Jenny,
thanks for reaching out. Yes, we plan to remove the old variant of
`branch()` (which was deprecated with KIP-418) in the 4.0 release
(https://issues.apache.org/jira/browse/KAFKA-12824) which is planned for
end of this year.
KIP-418 changes the pattern from relying on order to relying on *names*.
The KIP explains the naming strategy in detail:
The keys of the Map entries are defined by the following rules:
- If Named parameter was provided for split , its value is used as a prefix for
each key. By default, no prefix is used
- If a name is provided for the branch, its value is appended to the prefix to
form the Map key
- If a name is not provided for the branch, then the key defaults to prefix + position of
the branch as a decimal number, starting from "1"

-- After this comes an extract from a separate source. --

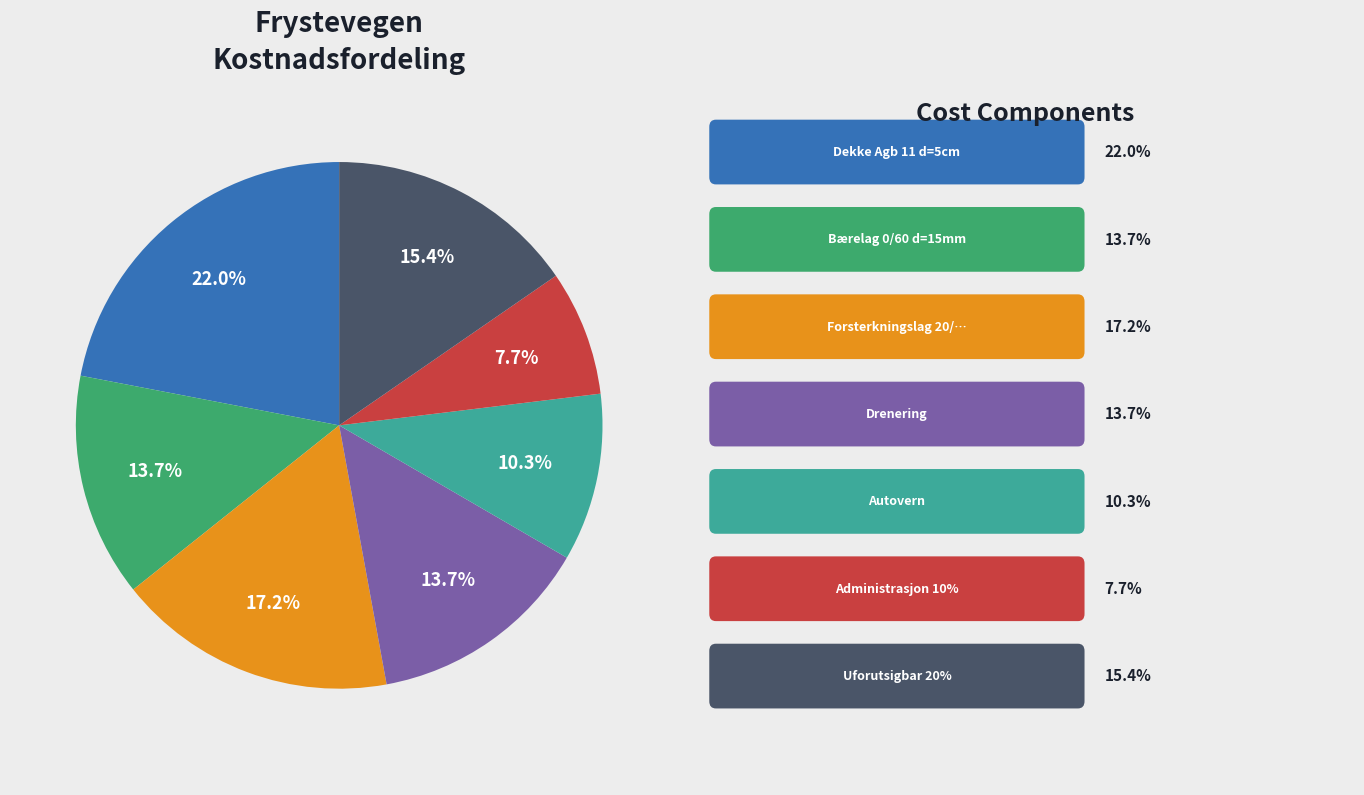

Does any single category account for the majority?

No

- If a name is not provided for the defaultBranch call, then the key defaults to prefix +
"0"
The values of the Map entries are formed as following:
- If no chain function or consumer is provided, then the value is the branch
itself (which is equivalent to ks→ks identity chain function)
- If a chain function is provided and returns a non-null value for a given
branch, then the value is the result returned by this function
- If a chain function returns null for a given branch, then the respective
entry is not put to the map
- If a consumer is provided for a given branch, then the the respective entry
is not put to the map
So me it seems to be rather an issue with Spring than with Kafka
Streams, if the corresponding binder does not use the new API in the
intended way?
In the end, why is the binder still returning an array anyway instead if
a `Map`? And if it does need to return an array, why does it "naively"

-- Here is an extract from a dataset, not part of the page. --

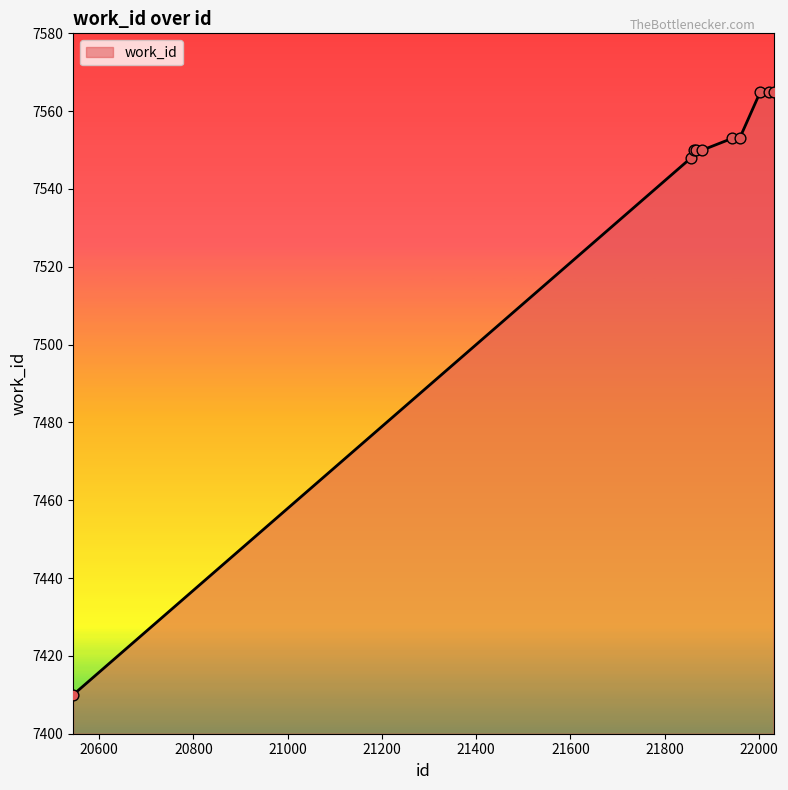

What is the smallest value displayed?

7410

create the array via `streamMap.values().toArray(new KStream[0])`
introducing the problem?
It seem, Spring could implement the binder using more sophisticated
logic to fix the problem (or just return the `Map` instead of an array
to begin with)?
HTH.
-Matthias
On 6/20/24 11:02 AM, Jenny Qiao wrote:
Hello,
KIP-418 (>=2.8) improved the branching return type from KStream<>[] to HashMap.

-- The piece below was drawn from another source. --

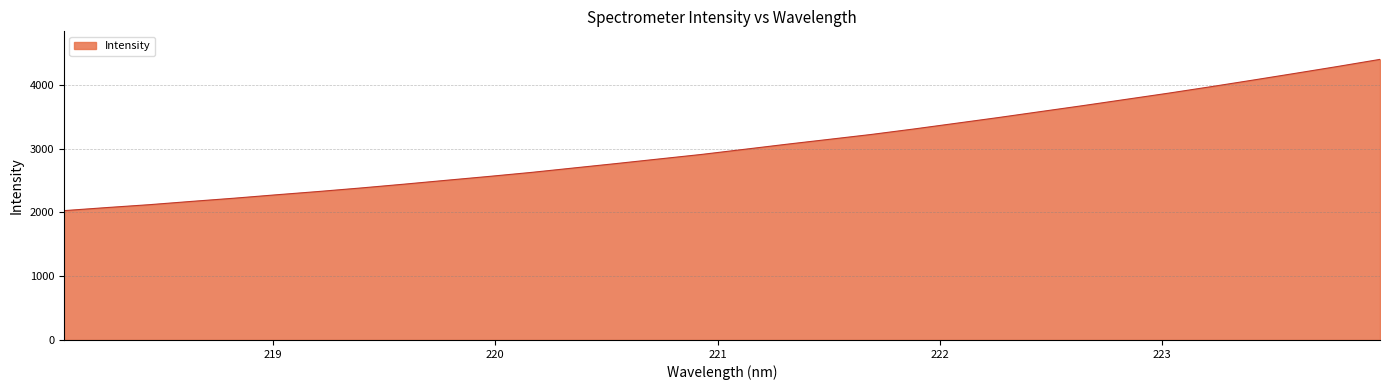

What is the greatest value displayed?

4397.3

This changes the output binding when using multiple branches in the Kafka Streams binder
of Spring Cloud Stream - the bindings are possibly wrong because the map storing the
KStream branches is unordered.
Before KIP-418, if I have multiple branches, my function could look like this:
public Function<KStream<String, String>, KStream<String, String>[]> process() {
Predicate<String, String> isHappy = (k, v) -> v.contains(":D");
Predicate<String, String> isSad = (k, v) -> v.contains(":(");
Predicate<String, String> isOwo = (k, v) -> v.toLowerCase().contains("owo");
return input.branch(isHappy, isSad, isOwo);
}
There is an output binding for each branch. Since the return type is a
KStream[] where the order of branches matches the supplied order, the
corresponding output bindings are process-out-0 (isHappy), process-out-1
(isSad), process-out-2 (isOwo).
This changes when using the new branching impl:
public Function<KStream<String, String>, KStream<String, String>[]> process() {
return input -> {
final Map<String,KStream<String, String>> streamMap = input
.split()
.branch(isHappy)
.branch(isSad)
.branch(isOwo)
.noDefaultBranch();
return streamMap.values().toArray(new KStream[0]);
}
}
The call to HashMap<>.values() doesn't necessarily return the KStreams in
supplied/insertion order. For example, if the order of KStreams in the return
corresponds to isSad, isOwo, isHappy, the output bindings would become process-out-0
(isSad), process-out-1 (isOwo), process-out-2 (isHappy) - different from expected. If
the map was ordered like a LinkedHashMap, the return order and thus the bindings
would be correct.
Is this intended behaviour with KIP-418? If so, will the deprecated branching
methods be kept indefinitely for multiple output bindings to bind correctly?